By Johan Steyn, 16 August 2023


Throughout history, humans have showcased an innate talent for developing tools — a characteristic that has propelled our species to overcome challenges and reshape our world. Our capacity for innovation, creation and refinement is a fundamental aspect of our identity. However, nowhere is this trait more conspicuous and complex than in the arena of warfare, particularly when considering an era when the emergence of artificial intelligence (AI) is revolutionising many aspects of our lives.

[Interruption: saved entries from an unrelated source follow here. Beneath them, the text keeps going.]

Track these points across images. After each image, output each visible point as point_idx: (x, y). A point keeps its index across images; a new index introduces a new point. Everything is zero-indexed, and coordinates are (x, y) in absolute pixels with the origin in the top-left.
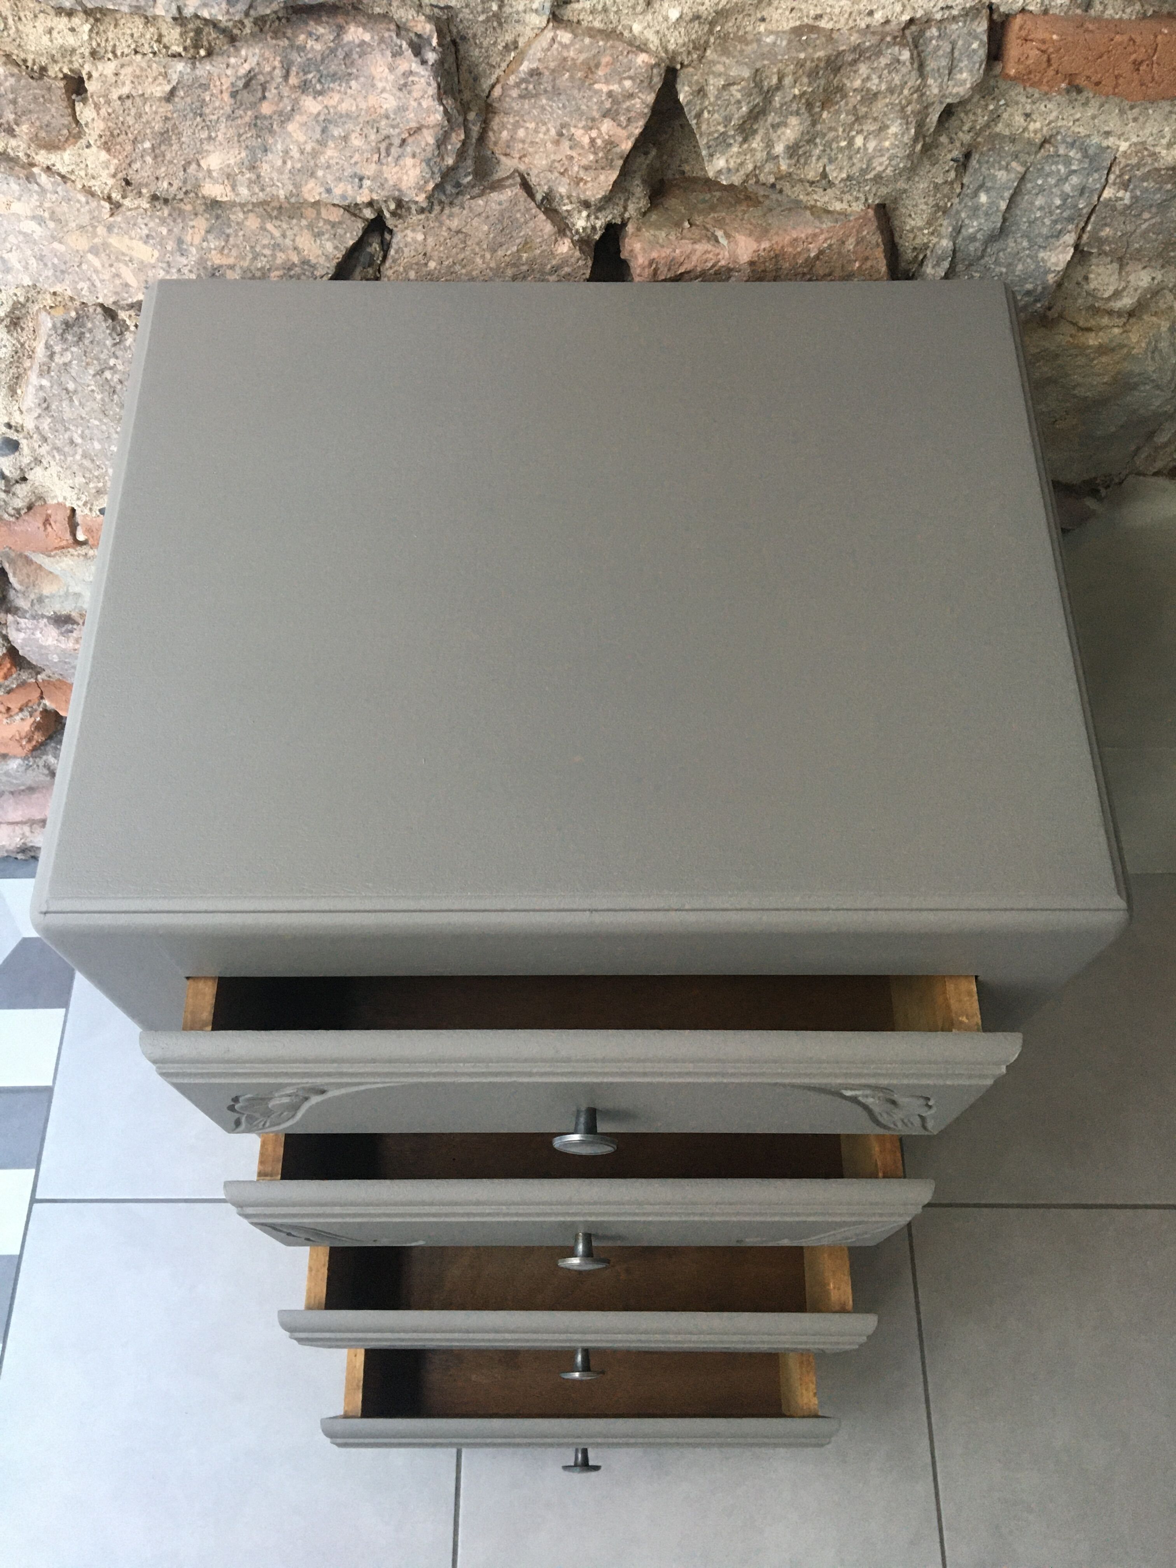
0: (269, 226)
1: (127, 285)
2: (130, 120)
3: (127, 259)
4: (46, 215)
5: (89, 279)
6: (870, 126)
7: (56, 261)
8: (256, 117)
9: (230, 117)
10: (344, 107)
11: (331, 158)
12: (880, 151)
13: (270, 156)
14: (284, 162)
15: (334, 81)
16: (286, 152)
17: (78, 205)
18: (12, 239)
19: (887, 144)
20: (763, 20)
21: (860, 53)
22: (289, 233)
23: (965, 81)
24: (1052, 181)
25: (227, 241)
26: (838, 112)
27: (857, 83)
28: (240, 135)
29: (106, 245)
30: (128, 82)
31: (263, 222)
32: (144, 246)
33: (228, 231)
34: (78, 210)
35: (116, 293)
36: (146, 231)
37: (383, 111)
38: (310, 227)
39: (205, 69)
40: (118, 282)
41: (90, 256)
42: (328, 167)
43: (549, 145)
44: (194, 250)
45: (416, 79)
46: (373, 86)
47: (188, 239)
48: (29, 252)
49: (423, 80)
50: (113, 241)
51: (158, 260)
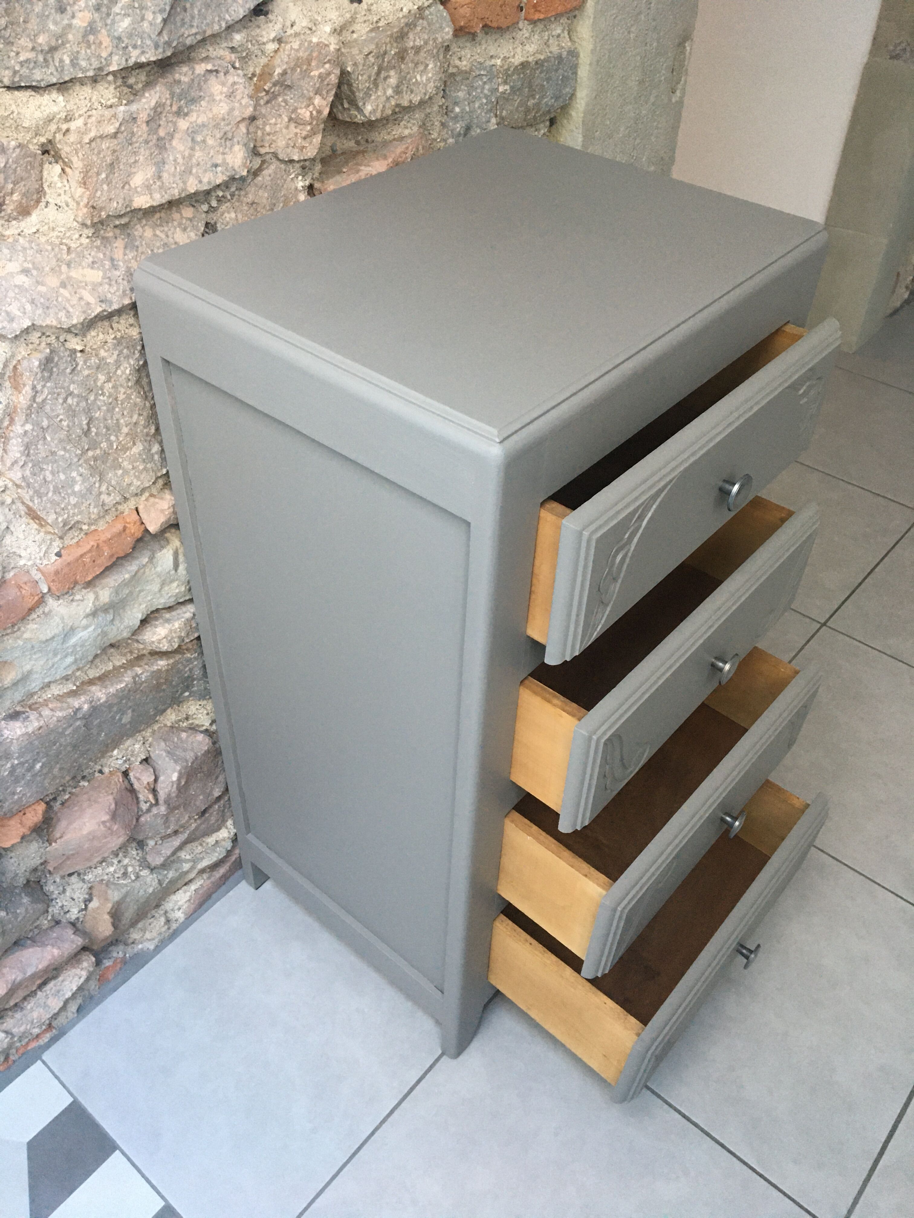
0: (158, 232)
1: (88, 304)
2: (95, 158)
3: (84, 284)
4: (30, 266)
5: (64, 308)
6: (421, 68)
7: (42, 300)
8: (158, 140)
9: (147, 142)
10: (199, 121)
11: (199, 157)
12: (428, 80)
13: (167, 166)
14: (176, 168)
15: (192, 104)
16: (175, 160)
17: (47, 253)
18: (11, 294)
19: (430, 75)
20: (353, 32)
21: (411, 25)
22: (170, 233)
23: (449, 32)
24: (479, 91)
25: (137, 251)
26: (407, 63)
27: (411, 44)
28: (151, 154)
29: (69, 278)
30: (93, 128)
31: (154, 231)
32: (92, 271)
33: (136, 244)
34: (48, 257)
35: (84, 312)
36: (91, 259)
37: (221, 116)
38: (180, 224)
39: (134, 107)
40: (83, 303)
41: (62, 290)
42: (198, 164)
43: (284, 131)
44: (121, 264)
45: (237, 87)
46: (214, 100)
47: (116, 256)
48: (24, 300)
49: (241, 86)
50: (73, 274)
51: (103, 278)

The story of humans as toolmakers takes on a new dimension in the context of AI. From basic flint tools used by our ancestors to the intricate machinery driven by code and algorithms of the present, our journey is intertwined with technology. This evolution has enabled us to advance weaponry from swords and bows to cannons and firearms. Yet, the 20th century demonstrated the darker potential of our creations with the advent of mechanised warfare during world wars.


Perhaps the one book that changed my thinking about the world the most was Jonathan Glover’s 2001 Humanity: A Moral History of the Twentieth Century. The author provides a thought-provoking exploration of the ethical challenges and moral dilemmas that shaped the previous century. The book delves into the various atrocities, conflicts, and technological advancements of the century while examining the underlying moral motivations, decisions, and behaviours that influenced these events.


Glover writes about Harry S Truman’s final decision to drop nuclear bombs on the Japanese cities of Hiroshima and Nagasaki. Though the morality of these weapons has been debated for some time, it came down to a rather casual conversation over tea. The author explores the ethicality of such weapons. Whereas in past centuries a soldier had to look his enemy in the eyes before killing him, nowadays one person makes a decision thousands of kilometres away from where the devastation would occur.


In the age of autonomous weaponry, the decision to kill is no longer in the hands of a human. AI-driven tools such as autonomous drones and cyberweapons are altering the landscape of conflict, posing novel ethical questions about the roles of humans and machines in decision-making on the battlefield.


A must-watch exploration on the topic is Netflix’s Unknown: Killer Robots. The race for military supremacy through AI-driven innovations has taken centre stage. Industry players are ushering in an era in which autonomous drones and other AI-powered tools could potentially replace soldiers in hazardous scenarios, navigate treacherous terrains and even eliminate threats with precision.


AI-led warfare is not a futuristic reality — it is already taking place. The Washington Post reported in an article, “Russia and Ukraine are fighting the first full-scale drone war”, that the war that started with tanks and trenches has taken on a digital-age dimension, featuring reconnaissance and attack drones that have become pivotal in the continuing struggle.


In a recent interview, author and historian Yuval Noah Harari explained that where in the past our tools gave us power, we are now in an era where AI-driven tools take power away from us. Our tools can now make autonomous decisions and even create new ideas.


Humans are tool makers. But now our tools are able to make other tools. And sadly these tools will be killing machines. Will our evolution from flint to code be the start of a watershed moment in our history where our tools turn on us?